2) Arguing with Tea Baggers is as otiose use of time and energy.

3) That otiose fucking umbrella is just NOT gonna keep me dry in this wind driven rain.

Mavis (also Mavie)

noun, British (chiefly Literary) .
1. a song thrush.
Origin 1350-1400; Middle English mavys < Anglo-French mauviz, probably equivalent to ma (u) ve seagull (< Old English mæw mew2) + -iz of unclear orig.
Ah, look at that wee, harmless looking Mavie. Betcha he wants to grow up to be a raven and get a staring role in a Birds remake, eh?

The definition of one word invariably leads to a half dozen others and I’m down the lexeme rabbit hole.

1. (formerly) either of two bronze coins of France, equal to 5 centimes and 10 centimes.
origin: 1810-20; < French; Old French sol sol²
[sohl, sol]
1) a former coin and money of account of France, the 20th part of a livre and equal to 12 deniers: originally gold, later silver, finally copper, it was discontinued in 1794.

which is related to:
[sol-i-duh s]
noun, plural solidi
1. a gold coin of ancient Rome, introduced by Constantine and continued in the Byzantine Empire; bezant.
2. (in medieval Europe) a money of account equal to 12 denarii.
origin: C14: from Late Latin solidus (nummus) a gold coin (from solidus solid); in Medieval Latin, solidus referred to a shilling and was indicated by a long s, which ultimately became the virgule.

noun, Printing.
1. a short oblique stroke (/) between two words indicating that whichever is appropriate may be chosen to complete the sense of the text in which they occur:
The defendant and/or his/her attorney must appear in court.
2. a dividing line, as in dates, fractions, a run-in passage of poetry to show verse division, etc.:
3/21/27; 3/4; Sweetest love I do not go/For weariness of thee.
origin: 1830-40; < French virgule comma, little rod < Latin virgula;
BUT Sol, related to Sou also means:
noun, Music.
1. the syllable used for the fifth tone of a diatonic scale.
2. (in the fixed system of solmization) the tone G.
Which all somehow led to the word koan.

noun, plural koans, koan. Zen.
1. a nonsensical or paradoxical question to a student for which an answer is demanded, the stress of meditation on the question often being illuminating.
origin: 1945-50; < Japanese kōan, earlier koũ-an < Middle Chinese, equivalent to Chinese gōngàn public proposal
Keeping both of my radically insecure tuxedo cat happy is my koan.

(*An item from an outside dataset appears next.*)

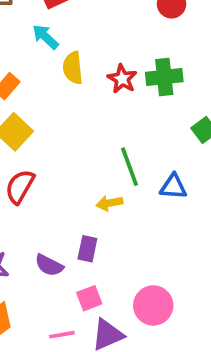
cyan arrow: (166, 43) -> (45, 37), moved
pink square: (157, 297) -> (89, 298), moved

When I googled koan it led me to, of all things, the programming language Ruby, which you can learn with something called Neo Ruby Koans.
The Koans walk you along the path to enlightenment in order to learn Ruby. The goal is to learn the Ruby language, syntax, structure, and some common functions and libraries. We also teach you culture. Testing is not just something we pay lip service to, but something we live. It is essential in your quest to learn and do great things in the language.
This particular Ruby is not related to my baby, sweetie girl Helen Ruby...just so we're clear.

So then, welcome to my morning where I feed and cosset cats, drink too much coffee and slide down the lexicographic rabbit hole.